_Activity_
Scan the material that follows. Copy every line containing the word "mean".

== Task material ==

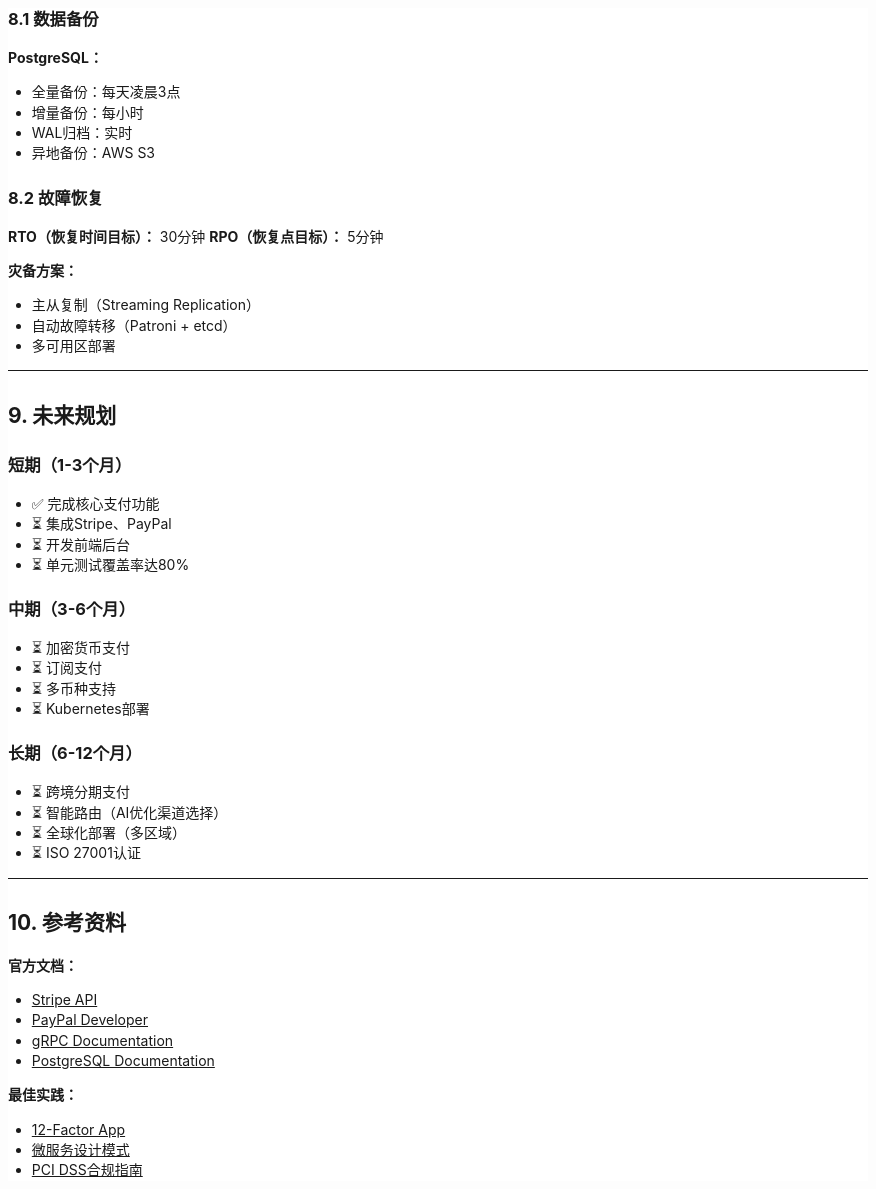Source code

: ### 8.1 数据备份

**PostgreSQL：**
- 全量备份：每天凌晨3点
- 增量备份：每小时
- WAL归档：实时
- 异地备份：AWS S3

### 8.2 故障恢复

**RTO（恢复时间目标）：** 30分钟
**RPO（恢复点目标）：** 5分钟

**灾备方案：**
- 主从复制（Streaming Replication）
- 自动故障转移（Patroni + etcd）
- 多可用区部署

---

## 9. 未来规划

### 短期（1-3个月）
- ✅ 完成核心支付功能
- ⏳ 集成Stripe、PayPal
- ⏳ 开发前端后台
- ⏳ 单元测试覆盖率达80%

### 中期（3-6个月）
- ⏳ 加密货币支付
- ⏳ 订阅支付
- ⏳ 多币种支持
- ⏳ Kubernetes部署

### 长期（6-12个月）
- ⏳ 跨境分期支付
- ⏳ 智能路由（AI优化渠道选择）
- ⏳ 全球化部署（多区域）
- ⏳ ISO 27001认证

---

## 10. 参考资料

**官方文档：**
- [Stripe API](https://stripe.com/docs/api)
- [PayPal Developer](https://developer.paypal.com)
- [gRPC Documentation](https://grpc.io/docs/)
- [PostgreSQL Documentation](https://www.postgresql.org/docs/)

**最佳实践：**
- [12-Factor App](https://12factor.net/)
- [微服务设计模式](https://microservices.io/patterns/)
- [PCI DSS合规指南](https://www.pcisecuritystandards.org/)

===
== Task material ==

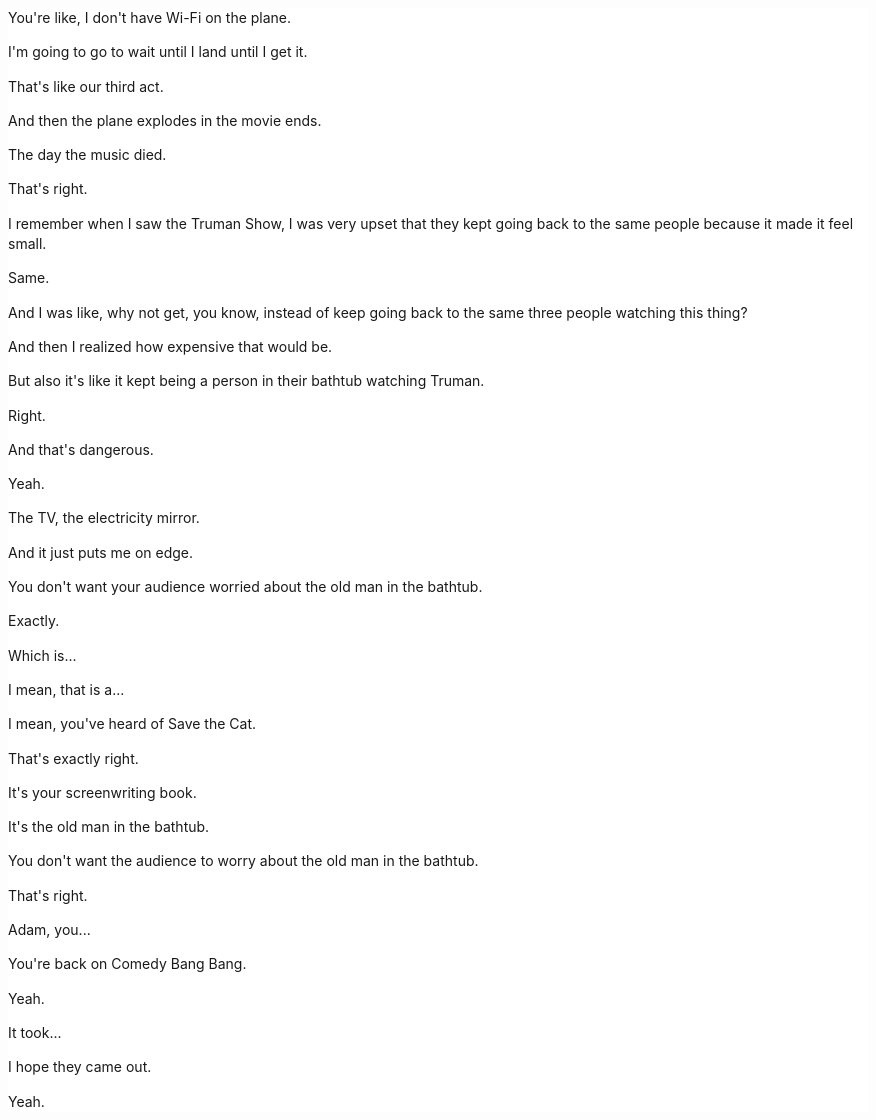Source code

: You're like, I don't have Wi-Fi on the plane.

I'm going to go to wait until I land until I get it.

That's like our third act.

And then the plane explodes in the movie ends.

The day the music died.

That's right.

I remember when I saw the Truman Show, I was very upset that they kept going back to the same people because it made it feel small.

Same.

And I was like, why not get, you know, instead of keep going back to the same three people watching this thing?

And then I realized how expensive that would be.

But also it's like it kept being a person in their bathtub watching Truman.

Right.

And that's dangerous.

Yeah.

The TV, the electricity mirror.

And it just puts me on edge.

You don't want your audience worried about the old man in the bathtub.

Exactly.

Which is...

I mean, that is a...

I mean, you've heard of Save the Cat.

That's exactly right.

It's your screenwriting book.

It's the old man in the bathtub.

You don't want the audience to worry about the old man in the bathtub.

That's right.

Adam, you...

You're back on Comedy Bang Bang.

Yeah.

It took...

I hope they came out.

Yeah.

===

_Expected output_
I mean, that is a...
I mean, you've heard of Save the Cat.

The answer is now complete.